=== Passage to read ===
Give yourself room to think by extracting relevant passages from the context before answering the query.
Don't return the thinking, only return the answer.
Make sure your answers are as explanatory as possible.
Use the following examples as reference for the ideal answer style.
\nExample 1:
Query: What are some commonly used evaluation metrics for classification tasks?
Answer: Some commonly used evaluation metrics for classification tasks include:
1. Accuracy: It measures the proportion of correct predictions among the total number of cases examined. It's suitable for well-balanced classification problems without class imbalance.
2. Precision: It measures the proportion of true positive predictions among all positive predictions made by the model. It's useful when the cost of false positives is high.
3. Recall (Sensitivity): It measures the proportion of true positive predictions among all actual positive cases in the dataset. It's important when the cost of false negatives is high.
4. F1-score: It is the harmonic mean of precision and recall, providing a balance between the two metrics. It's helpful when there's an uneven class distribution or when both false positives and false negatives are important.
5. ROC (Receiver Operating Characteristic) curve: It plots the true positive rate (sensitivity) against the false positive rate (1-specificity) at various threshold settings. It's useful for assessing the trade-off between true positive rate and false positive rate.
===
__Work order 1__
Answer these questions from the passage on classification metrics:
(a) What proportion does precision measure?
(b) Which metric is the harmonic mean of precision and recall?
(c) What does the ROC curve plot?
=== Provided data ===
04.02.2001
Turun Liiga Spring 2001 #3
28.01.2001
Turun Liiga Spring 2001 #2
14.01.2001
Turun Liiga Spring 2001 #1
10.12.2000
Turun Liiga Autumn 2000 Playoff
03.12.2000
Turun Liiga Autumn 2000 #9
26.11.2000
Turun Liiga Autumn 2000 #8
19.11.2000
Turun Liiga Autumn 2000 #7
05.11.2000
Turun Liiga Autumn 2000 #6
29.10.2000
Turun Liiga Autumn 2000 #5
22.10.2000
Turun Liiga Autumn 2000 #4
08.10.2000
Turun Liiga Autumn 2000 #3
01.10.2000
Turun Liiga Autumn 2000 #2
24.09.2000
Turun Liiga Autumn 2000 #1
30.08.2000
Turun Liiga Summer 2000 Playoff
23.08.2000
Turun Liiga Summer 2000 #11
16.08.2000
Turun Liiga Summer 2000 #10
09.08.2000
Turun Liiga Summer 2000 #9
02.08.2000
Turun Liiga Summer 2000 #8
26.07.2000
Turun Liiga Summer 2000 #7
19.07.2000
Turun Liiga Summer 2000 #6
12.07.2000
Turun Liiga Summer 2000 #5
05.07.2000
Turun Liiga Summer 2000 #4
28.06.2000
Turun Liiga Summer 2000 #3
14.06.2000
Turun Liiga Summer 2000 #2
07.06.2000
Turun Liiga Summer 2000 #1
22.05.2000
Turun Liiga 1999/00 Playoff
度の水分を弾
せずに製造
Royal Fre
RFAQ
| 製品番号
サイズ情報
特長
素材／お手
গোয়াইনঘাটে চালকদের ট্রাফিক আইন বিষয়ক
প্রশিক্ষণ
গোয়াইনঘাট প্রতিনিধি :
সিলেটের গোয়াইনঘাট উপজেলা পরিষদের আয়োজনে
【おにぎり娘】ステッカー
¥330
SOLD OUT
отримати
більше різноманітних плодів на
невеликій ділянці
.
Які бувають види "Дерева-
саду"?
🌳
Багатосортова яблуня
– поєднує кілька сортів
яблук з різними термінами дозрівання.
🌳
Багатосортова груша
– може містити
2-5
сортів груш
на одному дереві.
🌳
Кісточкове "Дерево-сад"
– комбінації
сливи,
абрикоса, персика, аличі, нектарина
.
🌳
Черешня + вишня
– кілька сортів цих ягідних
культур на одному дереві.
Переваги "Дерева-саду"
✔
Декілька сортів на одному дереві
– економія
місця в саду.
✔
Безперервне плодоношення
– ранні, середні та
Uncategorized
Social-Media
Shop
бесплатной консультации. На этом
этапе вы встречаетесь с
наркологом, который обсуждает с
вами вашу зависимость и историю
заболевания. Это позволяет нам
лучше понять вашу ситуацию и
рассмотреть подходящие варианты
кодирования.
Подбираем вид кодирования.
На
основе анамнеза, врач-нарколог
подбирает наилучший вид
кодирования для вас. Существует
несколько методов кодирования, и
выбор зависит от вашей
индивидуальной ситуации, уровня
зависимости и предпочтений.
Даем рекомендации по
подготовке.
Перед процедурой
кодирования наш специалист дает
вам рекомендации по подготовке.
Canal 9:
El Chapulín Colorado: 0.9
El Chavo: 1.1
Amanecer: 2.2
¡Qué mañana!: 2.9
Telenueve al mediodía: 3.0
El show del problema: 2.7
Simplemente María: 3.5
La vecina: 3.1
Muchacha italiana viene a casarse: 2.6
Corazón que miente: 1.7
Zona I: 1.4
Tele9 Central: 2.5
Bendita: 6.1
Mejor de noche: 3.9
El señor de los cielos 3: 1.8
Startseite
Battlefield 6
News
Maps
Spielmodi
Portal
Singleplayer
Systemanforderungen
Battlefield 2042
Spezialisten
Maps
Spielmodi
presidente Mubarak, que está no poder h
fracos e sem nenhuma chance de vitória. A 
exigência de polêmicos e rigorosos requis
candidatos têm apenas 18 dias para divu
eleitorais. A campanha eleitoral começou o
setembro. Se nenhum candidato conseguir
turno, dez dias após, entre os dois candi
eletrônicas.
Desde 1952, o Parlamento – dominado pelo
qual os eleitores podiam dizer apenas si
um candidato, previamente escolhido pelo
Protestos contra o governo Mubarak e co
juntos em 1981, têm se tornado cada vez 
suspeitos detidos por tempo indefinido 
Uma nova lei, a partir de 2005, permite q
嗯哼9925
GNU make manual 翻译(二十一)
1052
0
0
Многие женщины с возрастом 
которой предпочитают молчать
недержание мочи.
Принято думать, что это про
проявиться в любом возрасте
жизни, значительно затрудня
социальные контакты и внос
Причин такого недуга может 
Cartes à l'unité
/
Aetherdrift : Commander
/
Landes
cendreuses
===
=== Provided data ===
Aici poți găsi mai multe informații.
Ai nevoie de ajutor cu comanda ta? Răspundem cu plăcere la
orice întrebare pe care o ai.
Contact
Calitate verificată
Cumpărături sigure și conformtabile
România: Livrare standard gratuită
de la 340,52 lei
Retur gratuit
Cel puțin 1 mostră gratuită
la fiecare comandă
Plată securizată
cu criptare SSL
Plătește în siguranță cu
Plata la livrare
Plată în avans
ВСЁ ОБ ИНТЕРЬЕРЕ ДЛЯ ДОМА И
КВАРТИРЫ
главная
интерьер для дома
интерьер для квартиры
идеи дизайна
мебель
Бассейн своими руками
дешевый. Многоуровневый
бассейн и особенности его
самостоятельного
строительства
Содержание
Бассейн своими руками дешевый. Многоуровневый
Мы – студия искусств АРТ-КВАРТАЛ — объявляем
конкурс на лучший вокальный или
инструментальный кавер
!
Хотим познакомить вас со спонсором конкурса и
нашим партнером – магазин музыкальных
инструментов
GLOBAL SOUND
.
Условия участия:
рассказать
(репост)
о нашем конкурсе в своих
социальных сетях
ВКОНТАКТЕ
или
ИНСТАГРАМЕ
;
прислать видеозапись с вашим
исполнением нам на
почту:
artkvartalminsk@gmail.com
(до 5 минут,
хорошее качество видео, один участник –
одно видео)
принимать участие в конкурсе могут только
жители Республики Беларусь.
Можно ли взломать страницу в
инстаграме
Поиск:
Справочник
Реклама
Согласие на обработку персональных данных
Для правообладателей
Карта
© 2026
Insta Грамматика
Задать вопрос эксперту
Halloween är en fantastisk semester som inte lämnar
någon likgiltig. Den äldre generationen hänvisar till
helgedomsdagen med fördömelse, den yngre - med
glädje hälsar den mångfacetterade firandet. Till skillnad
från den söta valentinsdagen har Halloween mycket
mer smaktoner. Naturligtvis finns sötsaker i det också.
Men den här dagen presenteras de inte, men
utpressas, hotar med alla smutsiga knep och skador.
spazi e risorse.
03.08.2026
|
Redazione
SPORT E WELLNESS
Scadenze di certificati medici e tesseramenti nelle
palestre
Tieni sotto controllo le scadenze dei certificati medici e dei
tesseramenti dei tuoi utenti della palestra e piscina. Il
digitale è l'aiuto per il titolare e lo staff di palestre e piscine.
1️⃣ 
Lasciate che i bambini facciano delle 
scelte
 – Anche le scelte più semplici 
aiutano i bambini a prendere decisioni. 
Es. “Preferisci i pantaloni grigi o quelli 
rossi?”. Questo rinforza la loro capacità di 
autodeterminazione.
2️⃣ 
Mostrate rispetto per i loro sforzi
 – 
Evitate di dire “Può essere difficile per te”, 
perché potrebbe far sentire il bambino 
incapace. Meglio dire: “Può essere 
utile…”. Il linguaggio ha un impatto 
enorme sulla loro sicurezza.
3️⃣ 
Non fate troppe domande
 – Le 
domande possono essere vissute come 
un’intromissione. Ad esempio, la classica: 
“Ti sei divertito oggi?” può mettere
===
=== Provided data ===
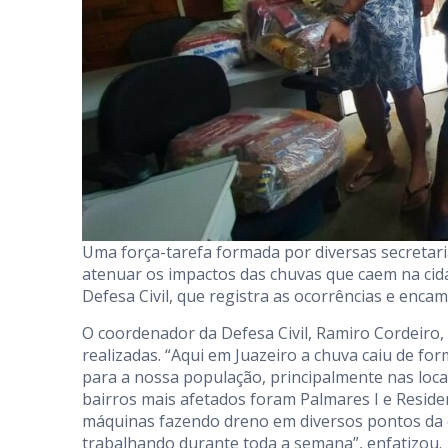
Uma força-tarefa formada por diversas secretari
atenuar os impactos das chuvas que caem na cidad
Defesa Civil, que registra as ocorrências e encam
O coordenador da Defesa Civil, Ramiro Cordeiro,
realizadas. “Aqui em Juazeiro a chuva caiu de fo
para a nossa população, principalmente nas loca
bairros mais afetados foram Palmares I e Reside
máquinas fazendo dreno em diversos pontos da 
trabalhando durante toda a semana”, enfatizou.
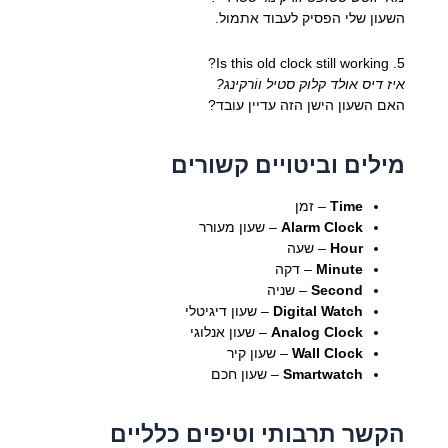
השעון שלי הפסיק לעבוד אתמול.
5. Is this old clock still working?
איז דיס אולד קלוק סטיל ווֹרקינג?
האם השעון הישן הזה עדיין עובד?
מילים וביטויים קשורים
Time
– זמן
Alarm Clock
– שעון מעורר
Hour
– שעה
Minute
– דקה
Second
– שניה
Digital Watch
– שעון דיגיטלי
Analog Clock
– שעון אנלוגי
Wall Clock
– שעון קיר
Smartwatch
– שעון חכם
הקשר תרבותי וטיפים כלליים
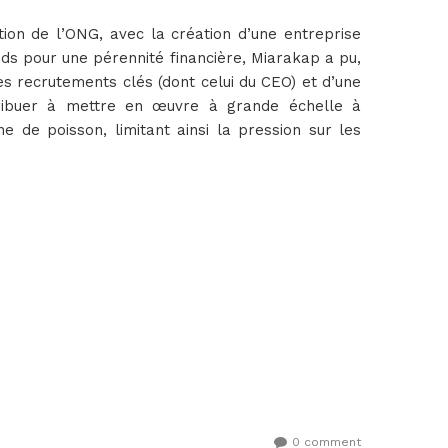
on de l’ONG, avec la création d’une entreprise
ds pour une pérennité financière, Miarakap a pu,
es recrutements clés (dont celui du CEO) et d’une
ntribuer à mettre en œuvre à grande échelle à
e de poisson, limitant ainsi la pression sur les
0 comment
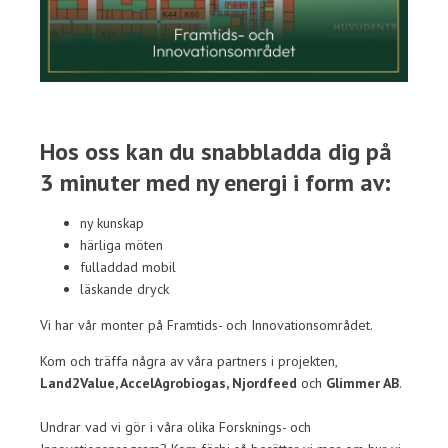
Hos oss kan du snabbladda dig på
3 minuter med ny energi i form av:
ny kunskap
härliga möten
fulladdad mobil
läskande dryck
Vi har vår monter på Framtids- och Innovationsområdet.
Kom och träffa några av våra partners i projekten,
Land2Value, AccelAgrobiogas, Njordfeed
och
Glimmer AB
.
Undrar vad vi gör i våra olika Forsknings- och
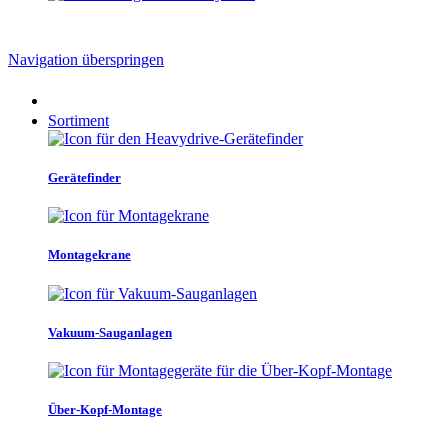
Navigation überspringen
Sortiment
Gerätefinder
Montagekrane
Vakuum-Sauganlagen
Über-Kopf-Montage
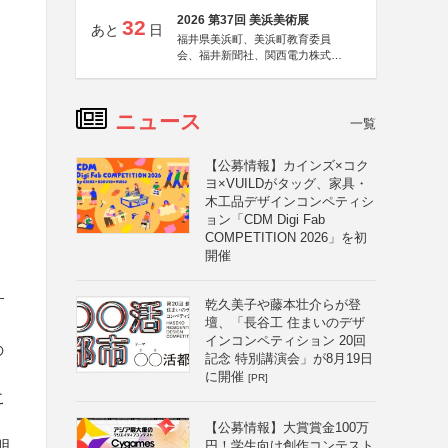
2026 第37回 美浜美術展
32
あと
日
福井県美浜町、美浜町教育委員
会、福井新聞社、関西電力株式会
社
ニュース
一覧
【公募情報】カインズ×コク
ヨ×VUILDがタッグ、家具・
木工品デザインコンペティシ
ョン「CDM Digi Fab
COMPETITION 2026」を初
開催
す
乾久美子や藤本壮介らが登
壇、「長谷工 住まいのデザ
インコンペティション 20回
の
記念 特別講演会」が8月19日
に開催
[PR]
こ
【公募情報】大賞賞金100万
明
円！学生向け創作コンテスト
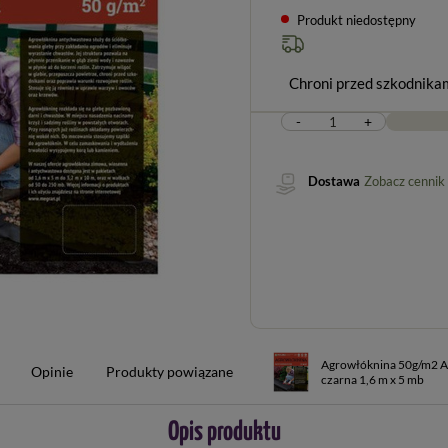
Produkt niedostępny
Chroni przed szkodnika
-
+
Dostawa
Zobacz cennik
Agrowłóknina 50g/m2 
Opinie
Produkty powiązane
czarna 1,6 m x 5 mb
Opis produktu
===
__Work order 2__
Write out the lines of the listing between the line holding "Hos oss kan du snabbladda dig på" and the line holding "円！学生向け創作コンテスト", inclusive, and leave the pictures out.

__Written answer 1__
(a) Precision measures the proportion of true positive predictions among all positive predictions made by the model.
(b) The F1-score.
(c) It plots the true positive rate (sensitivity) against the false positive rate (1-specificity) at various threshold settings.

__Written answer 2__
Hos oss kan du snabbladda dig på
3 minuter med ny energi i form av:
ny kunskap
härliga möten
fulladdad mobil
läskande dryck
Vi har vår monter på Framtids- och Innovationsområdet.
Kom och träffa några av våra partners i projekten,
Land2Value, AccelAgrobiogas, Njordfeed
och
Glimmer AB
.
Undrar vad vi gör i våra olika Forsknings- och
Navigation überspringen
Sortiment
Gerätefinder
Montagekrane
Vakuum-Sauganlagen
Über-Kopf-Montage
2026 第37回 美浜美術展
32
あと
日
福井県美浜町、美浜町教育委員
会、福井新聞社、関西電力株式会
社
ニュース
一覧
【公募情報】カインズ×コク
ヨ×VUILDがタッグ、家具・
木工品デザインコンペティシ
ョン「CDM Digi Fab
COMPETITION 2026」を初
開催
す
乾久美子や藤本壮介らが登
壇、「長谷工 住まいのデザ
インコンペティション 20回
の
記念 特別講演会」が8月19日
に開催
[PR]
こ
【公募情報】大賞賞金100万
明
円！学生向け創作コンテスト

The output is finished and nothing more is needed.